Deutlicher Rückgang beim Fruchtsaftkonsum in Deutschland
Die deutschen Verbraucher haben im vergangenen Jahr deutlich weniger Fruchtsäfte getrunken. Nach Angaben des Verbands der deutschen Fruchtsaft-Industrie mit Sitz in Bonn sank der Pro-Kopf-Verbrauch um rund acht Prozent auf 20,3 Liter. Das entspricht einem Minus von 1,7 Litern im Vergleich zum Vorjahr 2024.
Preisanstieg als Hauptursache
Verbandshauptgeschäftsführer Klaus Heitlinger führt diese Entwicklung vor allem auf gestiegene Preise zurück. Besonders betroffen ist der Orangensaft, dessen Preis deutlich angezogen hat. Während sich die Kosten für Orangensaft erhöhten, blieb der Durchschnittspreis für Apfelsaft laut Verbandsangaben in etwa stabil.
Die hohen Preise haben viele Konsumenten offenbar davon abgehalten, zum gelben Genuss zu greifen. Im Supermarkt müssen Verbraucher mittlerweile deutlich tiefer in die Tasche greifen, wenn sie Orangensaft kaufen möchten.
Gemüsesäfte im Aufwind
Während Fruchtsäfte an Beliebtheit verlieren, verzeichnen Gemüsesäfte einen deutlichen Zuwachs. Die Nachfrage nach Säften aus Karotten und Roter Bete stieg um zehn Prozent an. Der Pro-Kopf-Verbrauch erhöhte sich um 0,2 auf 2,2 Liter.
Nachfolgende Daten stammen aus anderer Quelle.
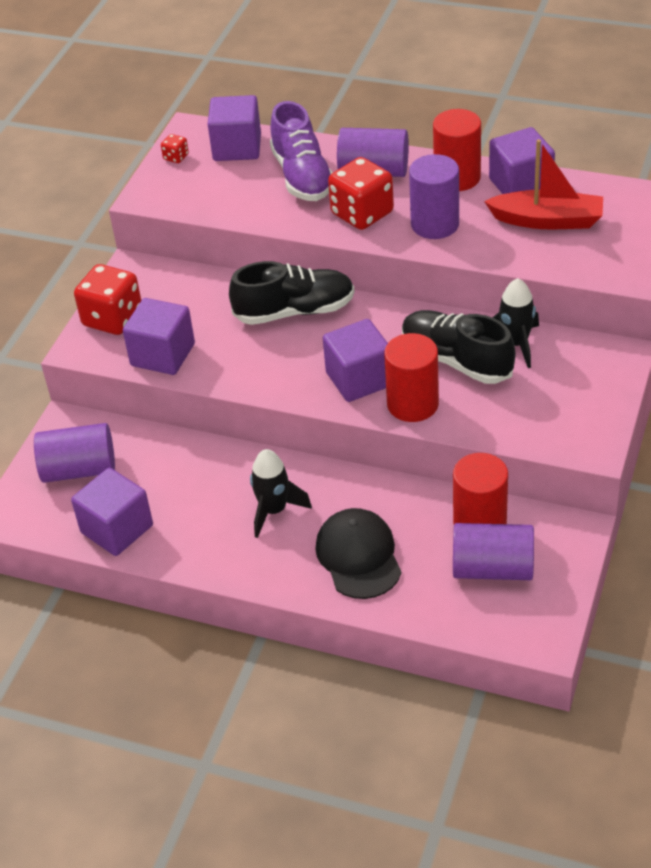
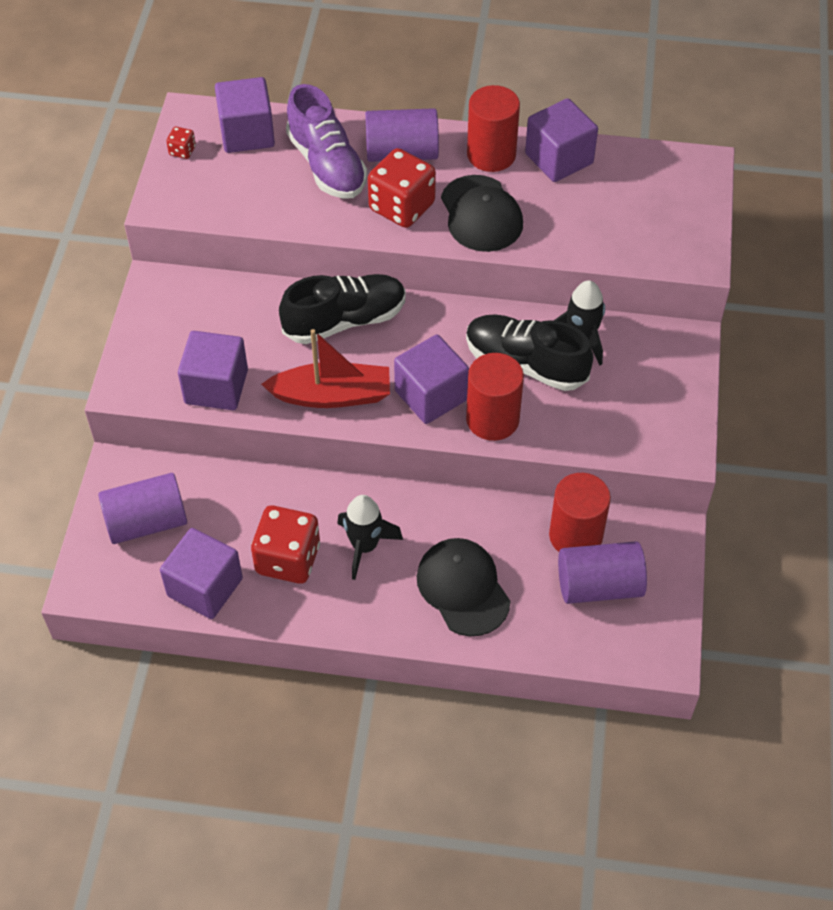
camera: 15 degrees left, 10 degrees up
(113, 318) = (150, 347): red dice -> red dice (288, 559)
(435, 224) = (481, 214): purple cylinder -> black cap
(547, 220) = (595, 200): red boat -> red boat (332, 395)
Gemüsesäfte enthalten in der Regel weniger Zucker als ihre fruchtigen Pendants. Ihnen werden zudem positive gesundheitliche Effekte zugeschrieben - beispielsweise wird Rote-Bete-Saft eine blutdrucksenkende Wirkung nachgesagt. Diese gesundheitlichen Aspekte könnten mit zur steigenden Beliebtheit beitragen.
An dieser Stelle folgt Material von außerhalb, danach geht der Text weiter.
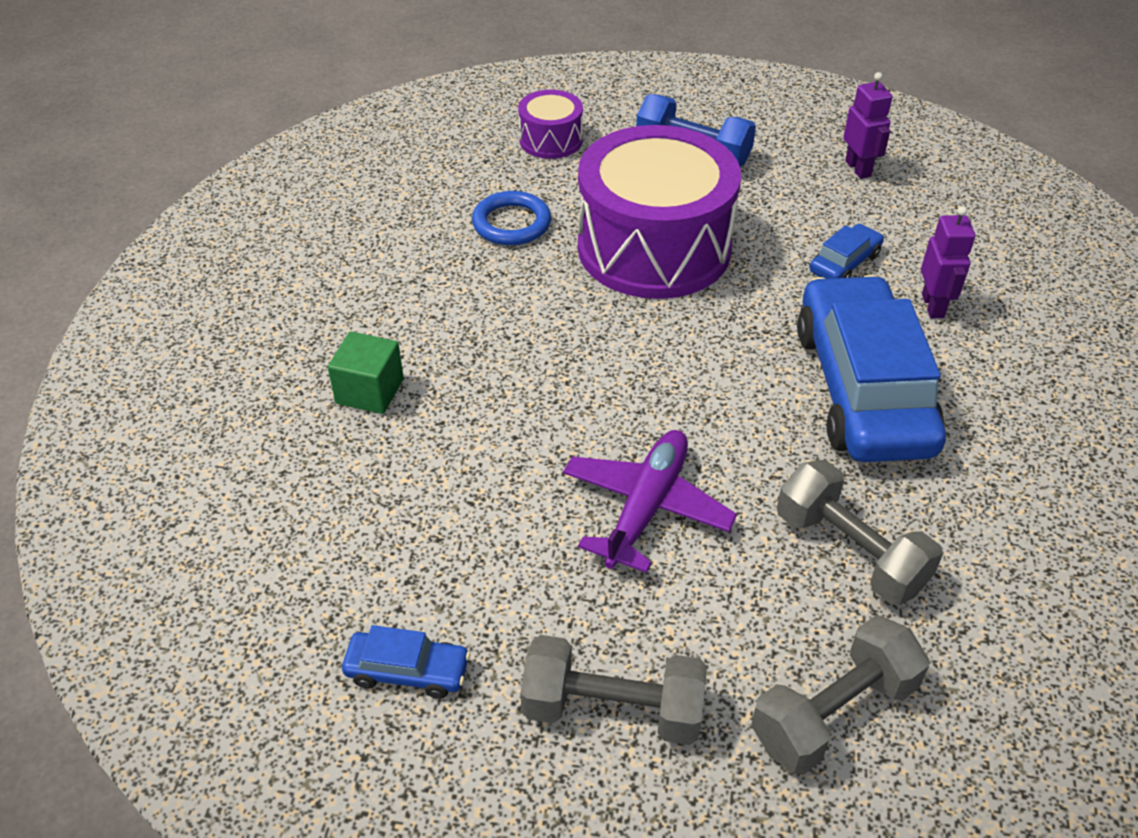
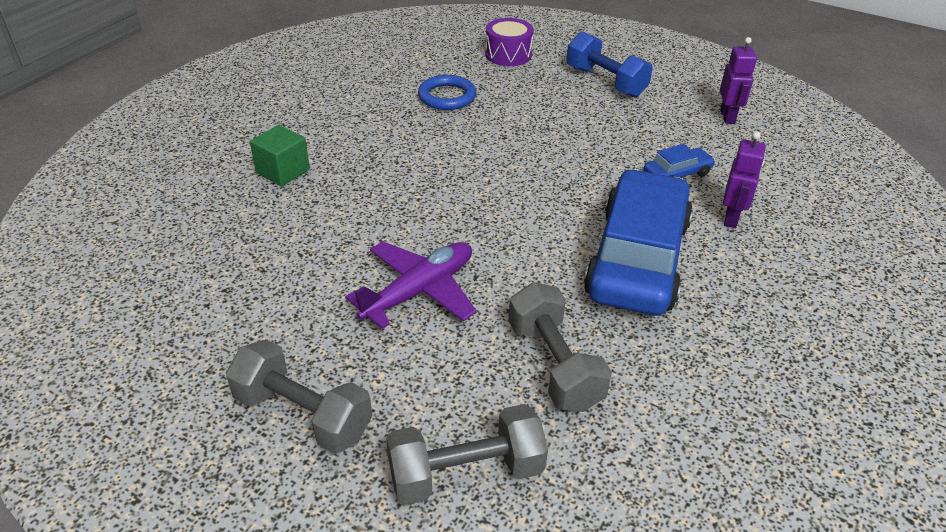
camera: 20 degrees right, 5 degrees down
(407, 671) = (183, 344): blue car -> none
(654, 248) = (537, 132): purple drum -> none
Die Entwicklung zeigt einen interessanten Trendwechsel im deutschen Getränkemarkt. Während traditionelle Fruchtsäfte unter Preisdruck leiden und an Konsumentenakzeptanz verlieren, finden alternative Gemüsesäfte zunehmend Anklang bei gesundheitsbewussten Verbrauchern.